An [artifact](#artifact) backed by a re-openable reader instead of an eagerly held body. [`SpooledArtifact`](https://adk.nht.io/api/@nhtio/adk/spooled_artifact/classes/SpooledArtifact) gives the model a query surface — `head`, `tail`, `grep`, range reads — so large outputs stay out of both process memory and the context window until a specific slice is actually needed. See [Artifacts](./the-loop/artifacts).

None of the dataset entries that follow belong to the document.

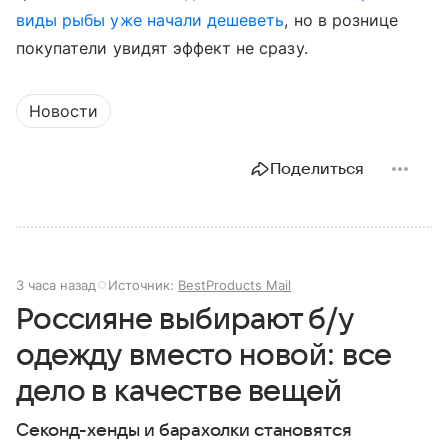
виды рыбы уже начали дешеветь
, но в рознице
покупатели увидят эффект не сразу.
Новости
Поделиться
3 часа назад
Источник:
BestProducts Mail
Россияне выбирают б/у
одежду вместо новой: все
дело в качестве вещей
Секонд-хенды и барахолки становятся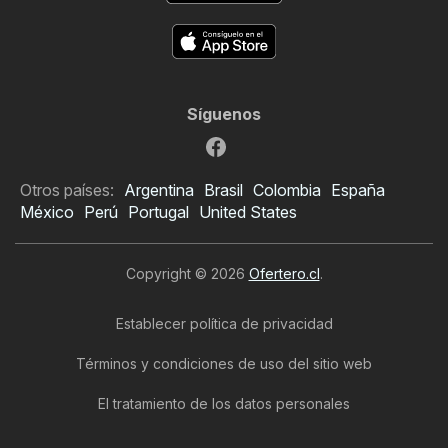
Síguenos
Otros países:
Argentina
Brasil
Colombia
España
México
Perú
Portugal
United States
Copyright © 2026
Ofertero.cl
.
Establecer política de privacidad
Términos y condiciones de uso del sitio web
El tratamiento de los datos personales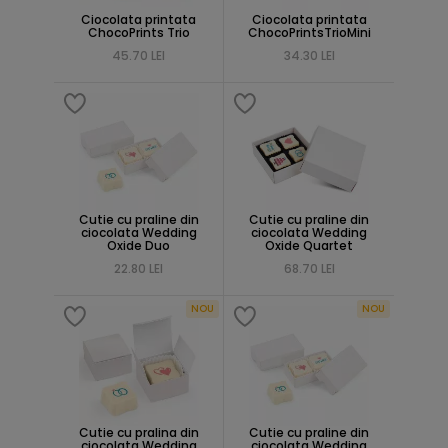
Ciocolata printata
Ciocolata printata
ChocoPrints Trio
ChocoPrintsTrioMini
45.70 LEI
34.30 LEI
Cutie cu praline din
Cutie cu praline din
ciocolata Wedding
ciocolata Wedding
Oxide Duo
Oxide Quartet
22.80 LEI
68.70 LEI
NOU
NOU
Cutie cu pralina din
Cutie cu praline din
ciocolata Wedding
ciocolata Wedding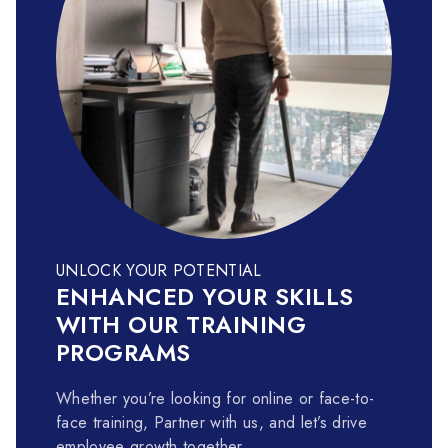
UNLOCK YOUR POTENTIAL
ENHANCED YOUR SKILLS
WITH OUR TRAINING
PROGRAMS
Whether you’re looking for online or face-to-
face training, Partner with us, and let’s drive
employee growth together.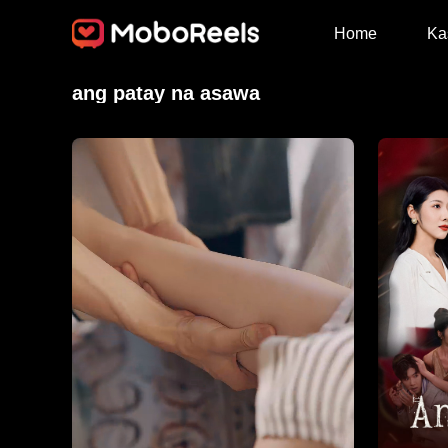
Home
Ka
ang patay na asawa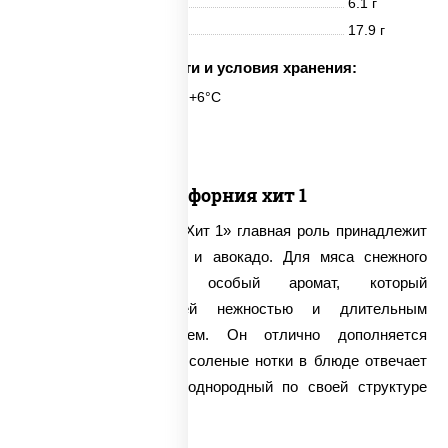
Жиры
6.1 г
Углеводы
17.9 г
Срок годности и условия хранения:
6 часов при t° от +2°C до +6°C
6 шт.
Калифорния хит 1
В ролле «Калифорния Хит 1» главная роль принадлежит
дуэту снежного краба и авокадо. Для мяса снежного
краба свойственен особый аромат, который
характеризуется своей нежностью и длительным
приятным послевкусием. Он отлично дополняется
сладким авокадо, а за соленые нотки в блюде отвечает
прекрасно взбитый и однородный по своей структуре
майонез.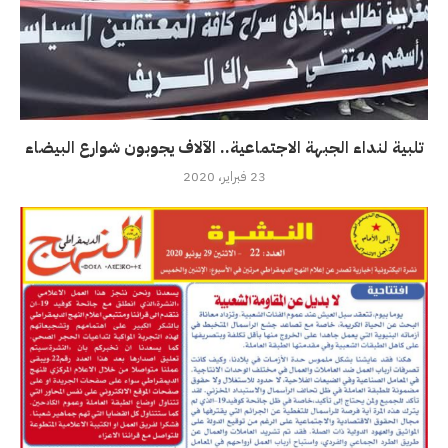
تلبية لنداء الجبهة الاجتماعية.. الآلاف يجوبون شوارع البيضاء
23 فبراير، 2020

## Boundaries and integration

### Bring Your Own Everything

The architectural contract. Bring your own model provider, API client, persistence layer, vector index, queue, auth, telemetry, prompt format, tool-calling protocol, and deployment environment. ADK supplies the boundaries so those choices stay explicit instead of buried inside an adapter. See [What ADK is](./what-adk-is).

### Battery

An opt-in prebuilt integration — an LLM adapter, a storage spool, a tool collection — not a default behavior. Batteries save wiring when they fit; ADK will not secretly load one just because your app would be nicer if it did. Importing one (and its peer dependency) is always your explicit choice. See [Assembly](./assembly/).

### Gate

ADK's cooperative suspension point for safety, authorization, and human oversight: open a [`TurnGate`](https://adk.nht.io/api/@nhtio/adk/common/interfaces/TurnGate) with `ctx.waitFor(gate)` and the pipeline pauses until something external settles it. It pauses exactly the scope where you open it — which is why placing it in the wrong pipeline is not a small mistake. Every human-in-the-loop and approval flow attaches here. See [Gates](./the-loop/gates).

### Standing instruction

A persistent operational rule loaded into every future turn — developer-, operator-, or model-updated. It has a far larger blast radius than ordinary [memory](#memory): a wrong memory costs a few ignored tokens, a wrong standing instruction becomes policy forever. That asymmetry is why writing one is gated and writing a memory is not. See [Persistence](./the-loop/trust-tiers/persistence).

### Functional bus

The event interface for things that are part of product behavior: streamed messages, thoughts, tool calls. The test is simple — if removing the listener changes what the agent *does or shows*, it belongs here. See [Events](./the-loop/events).

### Observability bus

The event interface for instrumentation: turn/dispatch/iteration lifecycle, gate and tool execution events, errors-as-telemetry. If an observer decides product behavior, you have wired a feature to your telemetry by mistake. See [Events](./the-loop/events).